Tar on The Tusks: Canadian magazine sells out to Big Oil

Illustration by Kevin Lo

 

“Divest from the Royal Bank of Canada, close your accounts, tell RBC to stop funding the tar sands project.” This was the advice filmmaker Shannon Walsh gave an audience in Toronto after a screening in 2009 of her documentary on the Alberta tar sands project, H2OIL.

 

Someone in the audience, noticeably moved by the film’s critical exploration of Alberta’s cash-cow and the planet’s eco-nightmare, had asked Walsh the dreaded question, “OK but what is something we can do right now?” Where many filmmakers would read out the laundry list of tepid actions like writing letters and signing petitions, Walsh gave everyone something concrete and tangible to focus on.

 

Whether the film has made an impact on RBC’s supportive connections to the tar sands is doubtful, but that might be more of a problem of visibility than apathy—Canadian films are notoriously underserved in the North-of-Hollywood distribution and exhibition matrix. Nevertheless, many had no idea that RBC was so intimately connected to what has been described as the largest and worst industrial project in human history.


The same, unfortunately, cannot be said for Canada’s premier (and therefore very visible) literary arts, politics and culture magazine The Walrus.

 

As a multi-year subscriber I’ve had my ups and downs with Canada’s more nerdy, conservative counterpart to the American magazine Harper’s. Feature prose articles have impressed and enlightened while lack of creator diversity has disappointed. The comics and covers are often aesthetic triumphs while the politics oscillate between liberal and middle Canadiana. But one facet of the magazine remained unremarkable until a few issues before my deadline to renew my subscription. Their ads.

 

The Walrus had suddenly become the literary mouthpiece for the tar sands by way of key advertising space sold to the Canadian Association of Petroleum Producers (or CAPP, if you’re on the golf course).

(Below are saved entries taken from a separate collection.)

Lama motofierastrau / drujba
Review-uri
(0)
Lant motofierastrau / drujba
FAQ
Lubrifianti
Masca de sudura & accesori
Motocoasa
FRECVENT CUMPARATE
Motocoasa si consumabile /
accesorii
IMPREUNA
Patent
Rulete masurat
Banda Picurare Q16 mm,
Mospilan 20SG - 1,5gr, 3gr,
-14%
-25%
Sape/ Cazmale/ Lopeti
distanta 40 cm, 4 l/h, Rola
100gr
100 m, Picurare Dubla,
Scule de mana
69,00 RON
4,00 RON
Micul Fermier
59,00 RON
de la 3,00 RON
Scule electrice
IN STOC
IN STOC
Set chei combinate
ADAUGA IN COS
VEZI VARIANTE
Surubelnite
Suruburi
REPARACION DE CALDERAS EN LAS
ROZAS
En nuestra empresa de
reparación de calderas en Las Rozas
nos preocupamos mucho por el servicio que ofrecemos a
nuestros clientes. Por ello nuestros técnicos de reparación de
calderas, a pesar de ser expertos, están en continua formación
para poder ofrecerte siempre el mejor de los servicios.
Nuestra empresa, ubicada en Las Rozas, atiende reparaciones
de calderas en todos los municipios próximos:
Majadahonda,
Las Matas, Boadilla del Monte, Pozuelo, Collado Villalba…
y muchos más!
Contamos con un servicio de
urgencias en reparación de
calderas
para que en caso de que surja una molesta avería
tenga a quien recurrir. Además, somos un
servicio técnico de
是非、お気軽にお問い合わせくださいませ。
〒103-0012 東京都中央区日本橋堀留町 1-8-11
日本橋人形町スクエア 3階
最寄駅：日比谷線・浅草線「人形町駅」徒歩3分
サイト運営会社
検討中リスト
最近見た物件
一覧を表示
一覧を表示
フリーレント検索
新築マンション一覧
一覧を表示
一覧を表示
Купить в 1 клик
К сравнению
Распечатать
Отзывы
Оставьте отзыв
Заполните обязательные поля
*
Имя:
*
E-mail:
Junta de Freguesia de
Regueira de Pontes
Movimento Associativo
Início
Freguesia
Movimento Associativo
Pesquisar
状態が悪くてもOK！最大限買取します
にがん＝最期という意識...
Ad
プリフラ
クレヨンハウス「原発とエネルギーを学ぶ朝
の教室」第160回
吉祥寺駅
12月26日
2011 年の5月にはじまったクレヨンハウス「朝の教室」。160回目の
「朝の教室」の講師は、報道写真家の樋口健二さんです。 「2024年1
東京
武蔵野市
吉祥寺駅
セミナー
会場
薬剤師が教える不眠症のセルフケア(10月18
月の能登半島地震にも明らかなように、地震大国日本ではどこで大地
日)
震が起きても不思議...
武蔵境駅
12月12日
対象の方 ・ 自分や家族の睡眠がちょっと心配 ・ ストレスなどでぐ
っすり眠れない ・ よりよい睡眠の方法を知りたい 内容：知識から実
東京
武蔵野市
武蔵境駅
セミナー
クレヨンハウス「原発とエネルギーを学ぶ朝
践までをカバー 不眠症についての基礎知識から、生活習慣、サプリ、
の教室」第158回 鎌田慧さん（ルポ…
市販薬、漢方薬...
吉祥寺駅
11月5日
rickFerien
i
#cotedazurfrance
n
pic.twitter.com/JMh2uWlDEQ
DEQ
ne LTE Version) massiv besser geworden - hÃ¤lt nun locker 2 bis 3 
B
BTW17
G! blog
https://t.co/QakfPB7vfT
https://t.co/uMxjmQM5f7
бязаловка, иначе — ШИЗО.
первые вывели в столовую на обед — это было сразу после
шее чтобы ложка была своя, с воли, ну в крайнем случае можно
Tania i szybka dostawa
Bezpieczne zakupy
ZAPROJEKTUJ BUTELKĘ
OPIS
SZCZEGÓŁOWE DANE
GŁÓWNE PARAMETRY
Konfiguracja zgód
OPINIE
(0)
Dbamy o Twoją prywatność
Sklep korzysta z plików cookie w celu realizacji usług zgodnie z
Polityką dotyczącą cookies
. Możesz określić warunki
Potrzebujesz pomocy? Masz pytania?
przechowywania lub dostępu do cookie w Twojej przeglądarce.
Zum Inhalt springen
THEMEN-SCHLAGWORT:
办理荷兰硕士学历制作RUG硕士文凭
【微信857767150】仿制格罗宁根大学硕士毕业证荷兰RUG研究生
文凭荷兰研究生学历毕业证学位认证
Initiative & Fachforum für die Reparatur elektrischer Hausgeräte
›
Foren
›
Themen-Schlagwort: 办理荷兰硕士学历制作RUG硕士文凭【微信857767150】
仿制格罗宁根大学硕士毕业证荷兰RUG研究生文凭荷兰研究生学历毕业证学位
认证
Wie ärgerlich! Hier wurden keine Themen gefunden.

Ridiculous ads showing scientists and workers expounding their alleged dedication to the environment—vis-a-vis their work at the tar sands extraction project—suddenly manifested as greasy, opaque spots on the magazine’s bleached pages.

 

Shocked at this lack of discretion on the part of The Walrus, and perplexed at their unethical advertising policy, I sat down and wrote them a letter.

 

Not only did the team at The Walrus completely ignore my letter, but they cynically lowered the bar for the arts and greenwash-facilitation. Two weeks after my correspondence I received my last copy of The Walrus in the mail. It slid through the mail slot and plunked on the floor like all the other copies had before it, only as it landed the cover splayed out nearly twofold by way of expanding flaps.

 

Flipping it over, I opened the cover flaps to reveal another glaring lie by the industry that is destroying the Canadian environment, causing health and social problems to First Nations, and ensuring Canada will never come close to meeting any kind of Kyoto emission target. It was a complete physical and ideological transformation of the cover, the face of the magazine, into propaganda for the tar sands project. It was almost a Kafkaesque metamorphosis.

 

Magazines in Canada receive taxpayer subsidies to survive and The Walrus is not exempt from this special arrangement, receiving over $260,000 from one federal government program in 2010. It also survives by selling ad space, and not only to squeaky- clean companies.

 

I get that this is a delicate dance between government, art and commerce—compromises are made all the time. But providing the propaganda arm of Alberta tar sands producers with a platform to mislead the Canadian people and pollute the public sphere with corporate copy is intolerable.

 

Surely the magazine can develop an ethical, fair and just advertising policy and implement it. There are plenty out there in operation that they can easily review and adapt.

 

In the meantime I think a combination of tactics are needed to end this ugly relationship between the culture and oil industries—it deploys the innocuous letter-writing kind, such as the one included below, and it includes actions like the one Shannon Walsh suggested concerning their finances: cancelling The Walrus subscriptions and boycotting the magazine until they adapt an ethical ad policy. These will likely be seen by The Walrus as bully tactics, but it is they who are bullying the Canadian public with propaganda about the most important environmental issue facing this country.